• 9 de setembro de 2023

Frutificar – O Projeto Frutificar surgiu na Casa do Poeta, presidida pela profª Vânia Coimbra. O objetivo é fazer de São Luiz Gonzaga uma cidade produtora de frutas em sua área urbana. Isso está sendo feito e os resultados são consequência das doações de mudas de árvores frutíferas. Os apoiadores desse movimento adquirem mudas em empresas desse ramo de negócio, em favor do Projeto Frutificar. Graças a esse apoio, já foi possível fazer o plantio de 700 mudas de árvores na Vila Jauri e em outros locais da cidade. Na companhia de João Carlos Dias de Oliveira, colaborador do Projeto Frutificar, visitamos a Vila Jauri, onde as mudas de árvores frutíferas estão plantadas em frente às casas. Os moradores integram essa ação, cuidando do desenvolvimento das mudas. A ideia da profª Vânia Coimbra é fazer o Projeto Frutificar alcançar todas as regiões da cidade. Quem quiser ajudar esse movimento, doando mudas, poderá fazê-lo da forma mais espontânea possível. Basta adquirir mudas em empresas do ramo e solicitar a entrega ao Projeto Frutificar.

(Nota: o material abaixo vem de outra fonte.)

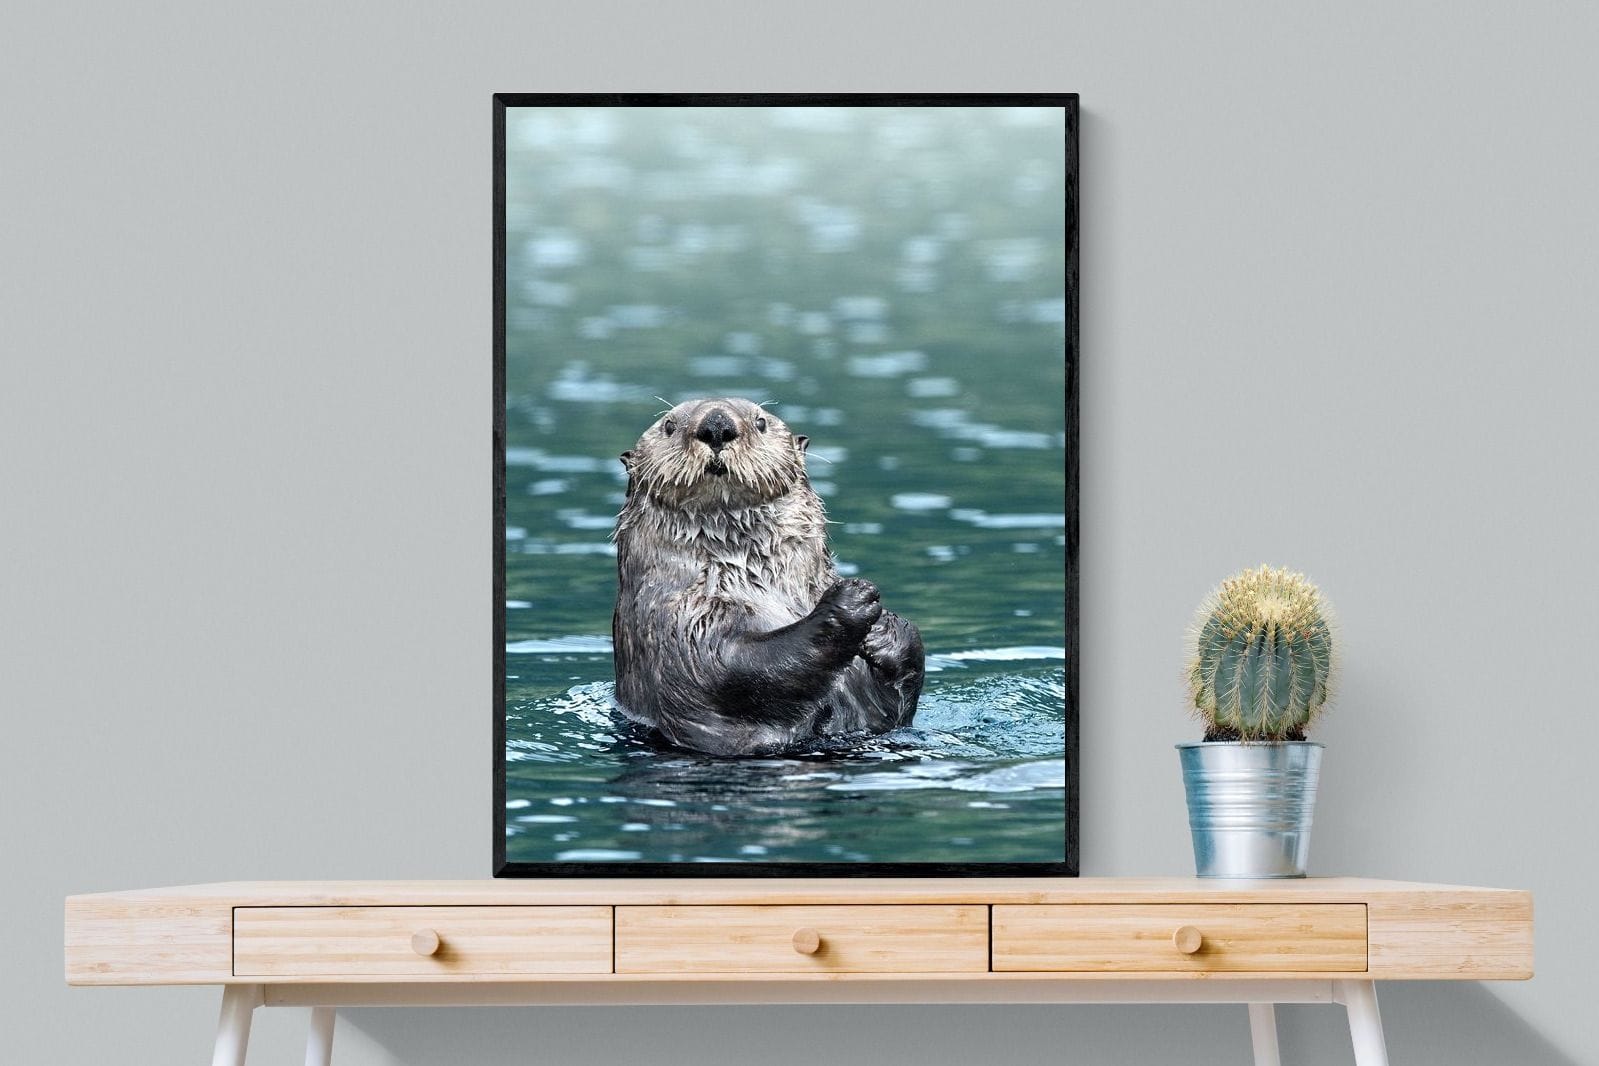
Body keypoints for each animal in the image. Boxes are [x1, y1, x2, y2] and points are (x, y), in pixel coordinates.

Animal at [611, 397, 925, 756]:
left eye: (760, 422)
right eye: (669, 425)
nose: (716, 424)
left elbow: (895, 707)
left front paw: (886, 629)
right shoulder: (678, 622)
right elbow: (734, 667)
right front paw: (850, 600)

Cirurgia – A vereadora Ana Barros passou por cirurgia no Hospital da Unimed, em Santo Ângelo, para corrigir os efeitos das fraturas em seu rosto, em colisão de veículos quando se dirigia para São Luiz Gonzaga. Está em repouso, em casa, para superar essa consequência do acidente.

Eleições municipais – A eleição será no próximo ano, mas partidos e lideranças políticas já se movimentam para definir como participarão desse pleito. A eleição será para escolha do prefeito, vice-prefeito e vereadores. Alguns nomes já estão sendo divulgados por apoiadores, mas os partidos ainda não se pronunciaram.

Transporte coletivo – Nossa região está com comunicação reduzida entre as cidades, distritos e vilas. O número de passageiros diminuiu de tal forma, que inviabilizou a manutenção de linhas regulares de ônibus das cidades com seus distritos e também entre cidades. Se criou um incrível isolamento, embora estejamos a poucos quilômetros de distância. Já o transporte coletivo urbano, dentro da cidade, também está sendo cancelado em muitas cidades, como é o caso de São Luiz Gonzaga, porque o preço da passagem ficou acima da capacidade de pagamento da população que precisa desse transporte. O preço aumentou porque diminuiu a frequência média de passageiros, o que exigiu aumento na tarifa para cobrir os custos e garantir o resultado financeiro à empresa que faz o transporte. Esse ajuste não funcionou e a consequência foi o cancelamento do serviço. Já na região metropolitana de Porto Alegre, onde o transporte coletivo é necessário, em função das moradias dos trabalhadores serem distantes de seus locais de trabalho, o preço da passagem se tornou insuportável para quem não podia abrir mão desse transporte. Em vista disso, as Prefeituras, inclusive a de Porto Alegre, está subsidiando, isto é, pagando parte do custo da passagem, para que o trabalhador possa se dirigir diariamente ao seu local de trabalho, pagando pela passagem o que permite o salário médio da categoria funcional a que pertence. Estações Rodoviárias resistem com poucas linhas de ônibus ativas e sobrevivem as que têm linhas de longa distância, que ainda têm passageiros em número que permitem a sua permanência. Esse isolamento a que estamos, todos, submetidos e precisa ter uma solução. Como será, não sabemos, mas seguramente é um grande desafio que temos pela frente.

Deficientes – Participamos de uma reunião na Câmara de Vereadores, com uma representação do Senado, para discussão das dificuldades enfrentadas pelos deficientes de São Luiz Gonzaga. A iniciativa foi da vereadora Ana Barros, que não pode se fazer presente, porque estava acidentada. A reunião foi encaminhada por um assessor do Senado, com 100% de cegueira.  Seu pronunciamento revelou toda a grandeza das limitações impostas às pessoas com deficiência, para conseguir o seu lugar como cidadão, no trabalho, na comunidade. Também ouvimos dois pronunciamentos de mães aqui residentes. Elas contaram sobre a luta diária para trabalhar e cuidar de filhos deficientes. Foram manifestações comoventes, mas essas senhoras se revelaram com muita coragem, sem jamais admitir entregar os pontos. Foram duas horas de importantes manifestações. O plenário da Câmara de Vereadores estava lotado de pessoas que vivem essa situação, representantes de entidades e mães com filhos em cadeiras de rodas. Uma oradora explicou o que era o “amor cristão”: ser feliz pelo bem estar dos outros. Apenas um vereador estava presente nessa reunião.